Jenny has had a rough past, involving prostitution and other scandals, but now owns a beauty salon which affords her a few comforts in life, material and otherwise. Among them is a dapper mustachioed gentleman acquaintance named Jack, who follows Jenny to the village as an uninvited guest. Jenny's purpose in coming was to meet up with Nelly at a charity ball, and when Jack learns about the event he's more than happy to inject more liveliness into the affair than the village elders had in mind. Nelly and Jack leave the ball, which has descended into chaos due to Jack's antics, and kiss passionately at the lakeside at night. Nelly's admirer, Ulf, who rents a room from Ingeborg, catches the two together, whereupon he humiliates Jack and tosses him off a dock into the lake.

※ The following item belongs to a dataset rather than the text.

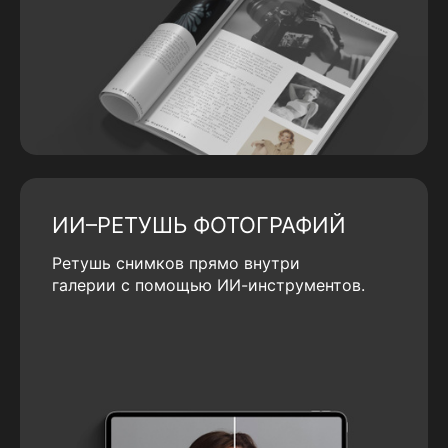
ИИ–РЕТУШЬ ФОТОГРАФИЙ
Ретушь снимков прямо внутри
галерии с помощью ИИ-инструментов.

Nelly, conflicted about leaving Ingeborg (her beloved "Mutti"), decides after the scandal to leave with Jenny and Jack to go to the city. There, she works in her mother's salon, where she acquires her own air of urban sophistication as well as numerous friends in the city. Ingeborg and Ulf are saddened, but Ingeborg tells him they must wait while Nelly goes through the experience. While in the city, Jack seduces Nelly by telling her that he previously murdered his pregnant wife and child while they slept, by turning up the gas then claiming it was an accident. Nelly's heart is softened by the story and agrees to accompany him to the police station, but first they fall into each other's arms, and indulge in romantic embrace. Jenny catches the two of them in bed, and reveals that Jack never murdered his family – it is a story he tells to entice women. Jack angrily leaves and shortly after shoots himself off-screen. Nelly, shocked and disillusioned by city life, returns to her hometown and reunites with Ingeborg and Ulf. At the film's close, village life has returned to the calm normalcy of the opening scenes, though now with a relationship between Nelly and Ulf beginning to develop.